在Scala中逐行读取和处理文件 [英] Concurrent reading and processing file line by line in Scala
问题描述
假设我需要应用两个函数 f:String => A
和 g:A => B
到一个大文本文件中的每一行,最终创建一个 B
的列表。
由于文件较大, f
和 g
是昂贵的我想使处理并发。我可以使用并行集合并执行类似 io.Source.fromFile(data.txt)。getLines.toList.par.map(l => g(f(l))
,但不会同时执行读取文件 f
和 g
。 >
这个例子中实现并发的最好方法是什么?
可在上使用
地图>
:
val futures = io.Source.fromFile(fileName).getLines.map {s => Future {stringToA(s)} .map(aToB}} .toIndexedSeq
val结果= futures.map {Await.result(_,10秒)}
//或者:
val results = Await.result(Future.sequence(futures),10秒)
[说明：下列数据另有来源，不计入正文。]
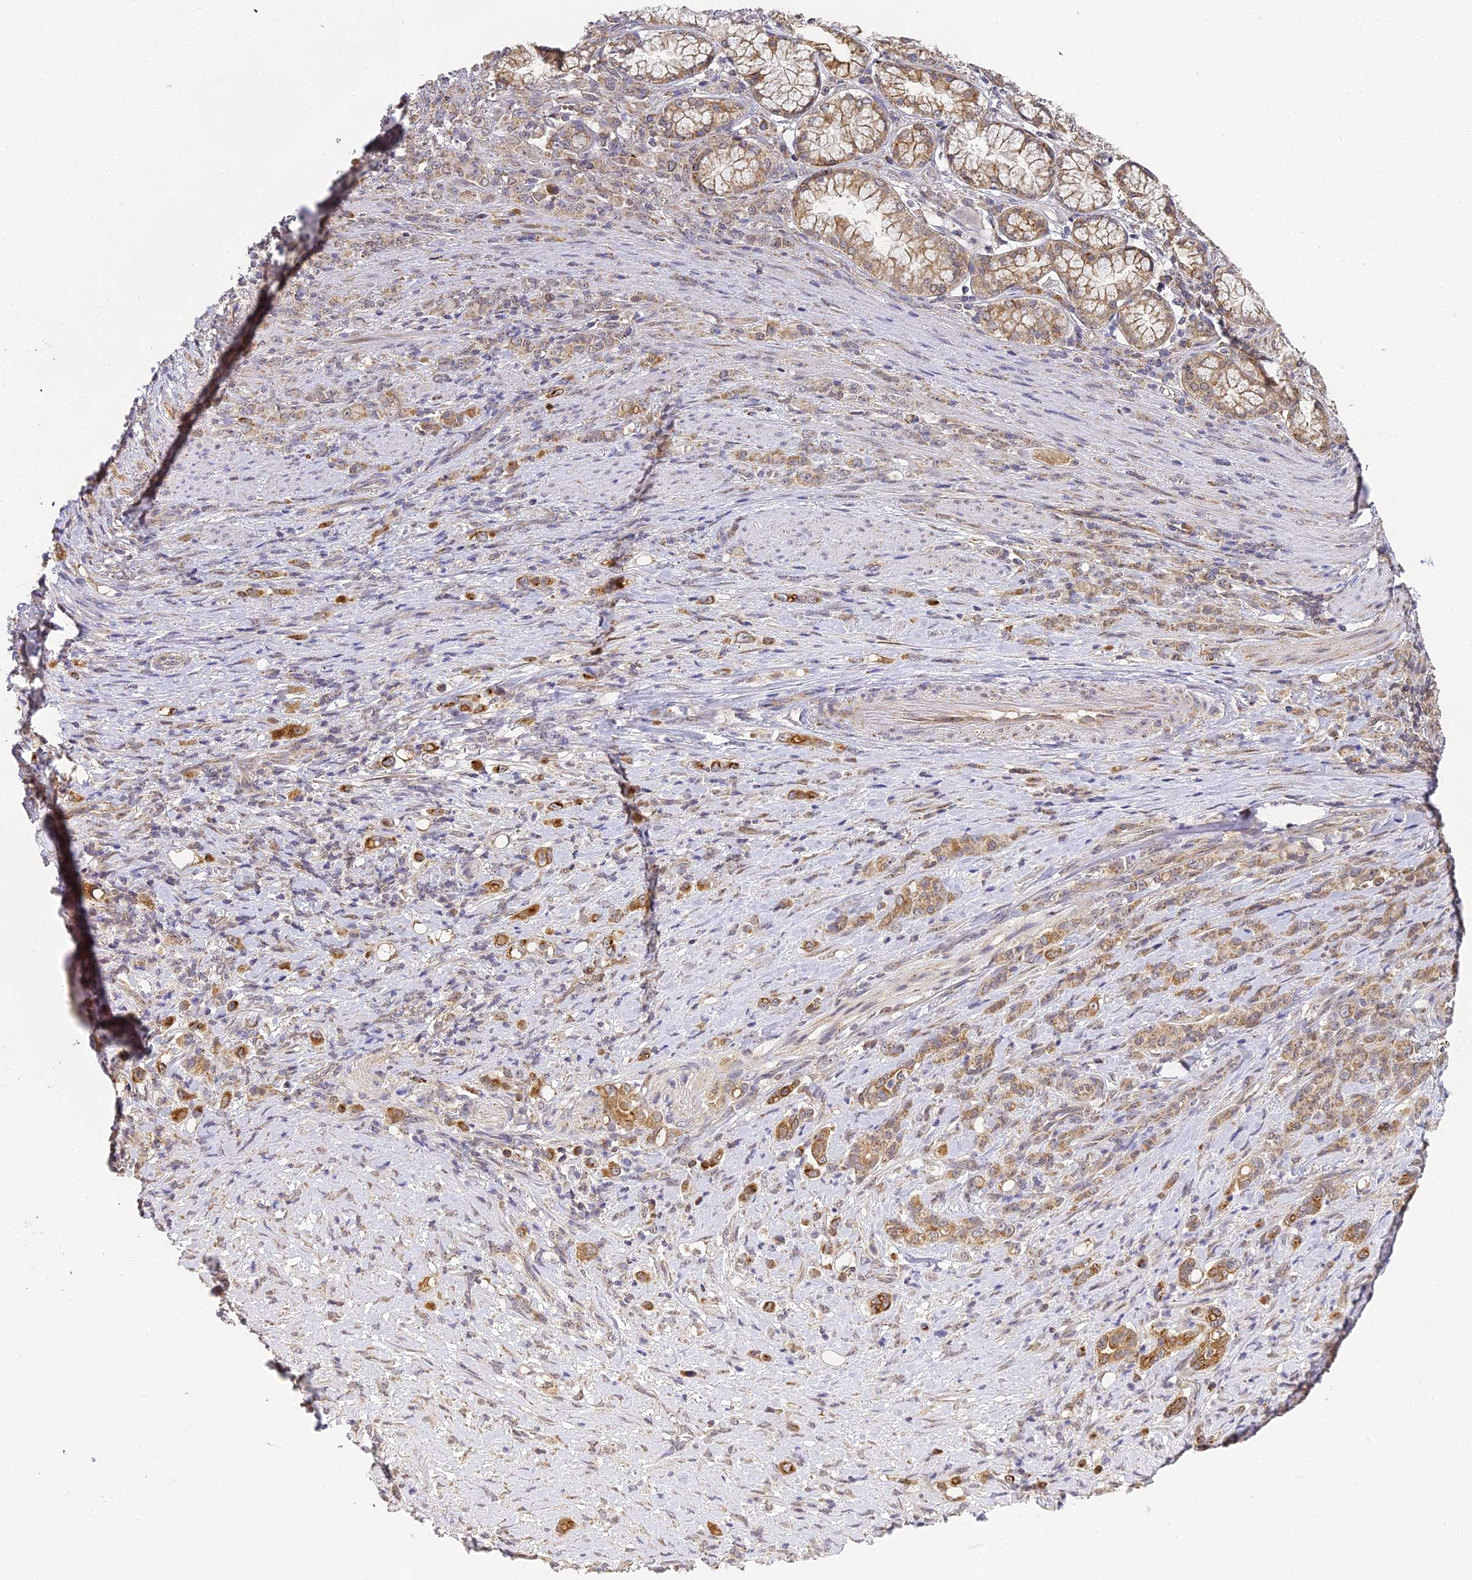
{"staining": {"intensity": "moderate", "quantity": "25%-75%", "location": "cytoplasmic/membranous"}, "tissue": "stomach cancer", "cell_type": "Tumor cells", "image_type": "cancer", "snomed": [{"axis": "morphology", "description": "Adenocarcinoma, NOS"}, {"axis": "topography", "description": "Stomach"}], "caption": "This photomicrograph demonstrates adenocarcinoma (stomach) stained with immunohistochemistry to label a protein in brown. The cytoplasmic/membranous of tumor cells show moderate positivity for the protein. Nuclei are counter-stained blue.", "gene": "DNAAF10", "patient": {"sex": "female", "age": 79}}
Suppose I need to apply two functions f: String => A
and g: A => B
to each line in a large text file to create eventually a list of B
.
Since the file is large and f
and g
are expensive I would like to make the processing concurrent. I can use "parallel collections" and do something like io.Source.fromFile("data.txt").getLines.toList.par.map(l => g(f(l))
but it does not execute reading the file, f
, and g
concurrently.
What is the best way to implement concurrency in this example?
You can use map
on Future
:
val futures = io.Source.fromFile(fileName).getLines.map{ s => Future{ stringToA(s) }.map{ aToB } }.toIndexedSeq
val results = futures.map{ Await.result(_, 10 seconds) }
// alternatively:
val results = Await.result(Future.sequence(futures), 10 seconds)
这篇关于在Scala中逐行读取和处理文件的文章就介绍到这了,希望我们推荐的答案对大家有所帮助,也希望大家多多支持IT屋!